The refurbished compound has retained its original look, but the ground is newly paved, beams have been reinforced and murals were repainted.

The prayer hall contains statues of Sakyamuni, Kwan-yin and the 14th Dalai Lama. The hall is open to Tibetan Buddhists for worship purposes. In addition to locals, pilgrims travel from other Tibetan communities in the neighboring Gansu province and Tibet autonomous region.

Local villagers got wind of the urbanization plan two years ago, with 20 of the 64 families living in Hong'ai purchasing new homes in the county seat, said Qi Liankui, a village official.

"In Hong'ai, the altitude is 2,800 meters. In Ping'an county, however, it is a more comfortable 2,200 meters," said Gonpo Tashi.

His neighbor Tsepal is also looking forward to urban life. Tsepal and her husband grow grain and vegetables to feed their family. Their grown-up son works in the provincial capital of Xining.

"When Ping'an county evolves into a boom town, there'll be more job opportunities close to our home. That will save my son's travel costs and our family will be together more often," said Tsepal.

But like many villagers, she is not sure about the drastic changes that new life might bring to their ancestral land.

Urbanization might affect the income her family receives from trading caterpillar fungus. The family makes up to 20,000 yuan a year trading the fungus.

Digging and selling the fungus, a rare plant native to the Qinghai-Tibet Plateau, is a lucrative trade in Ping'an. But urbanization and industrialization might cause the fungus to disappear altogether in many areas.

On the other hand, Ping'an is not the planned political center of the city of Haidong, according to the government's urbanization plan.
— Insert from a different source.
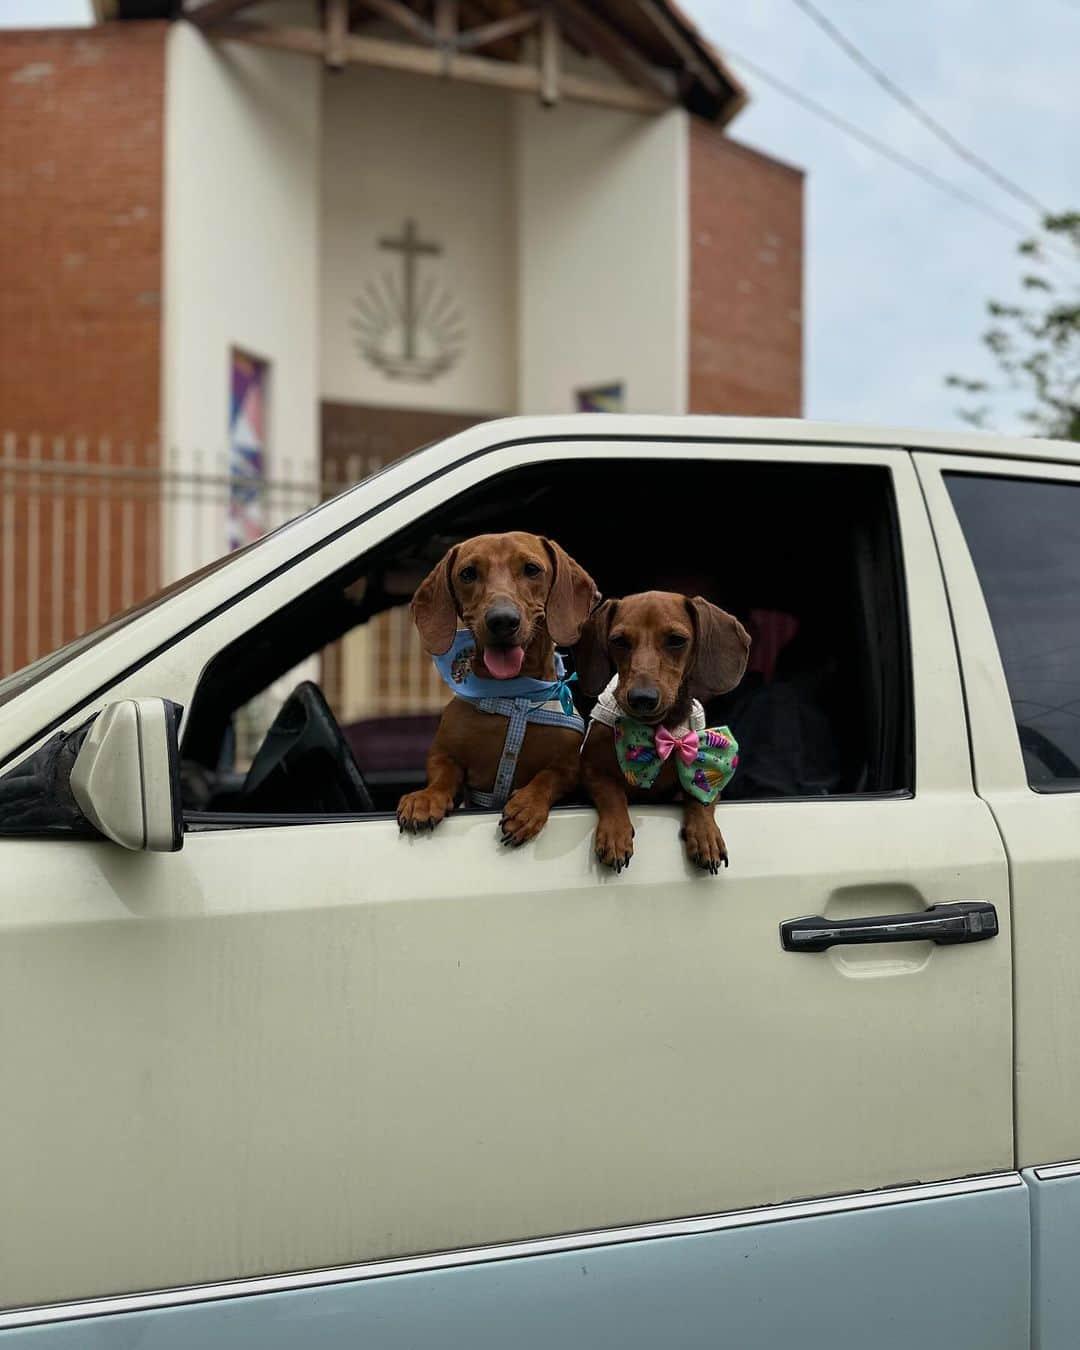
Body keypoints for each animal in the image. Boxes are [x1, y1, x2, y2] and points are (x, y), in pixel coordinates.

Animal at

The new city center will be in Ledu.

"That might hinder Ping'an's economic development," said Gonpo Tashi. "We have heard that housing prices in the county seat have dropped by 1,000 yuan per square meter since the beginning of this year."

But Sun Faping, a researcher with the provincial academy of social sciences, said urbanization will be crucial in boosting overall growth in China's rural areas, particularly in Tibetan communities.

"The move will bring better schools and hospitals, as well as provide better social security and other public services for local people," said Sun. "It'll be an effective way to narrow the gap between developed and underdeveloped regions."

He Feng, a Tibetan studies specialist at the Qinghai University for Nationalities, called for better preservation of traditional culture during the urbanization drive.

"That'll be important in maintaining cultural diversity and social harmony between the Tibetans and people of other ethnic groups," he said.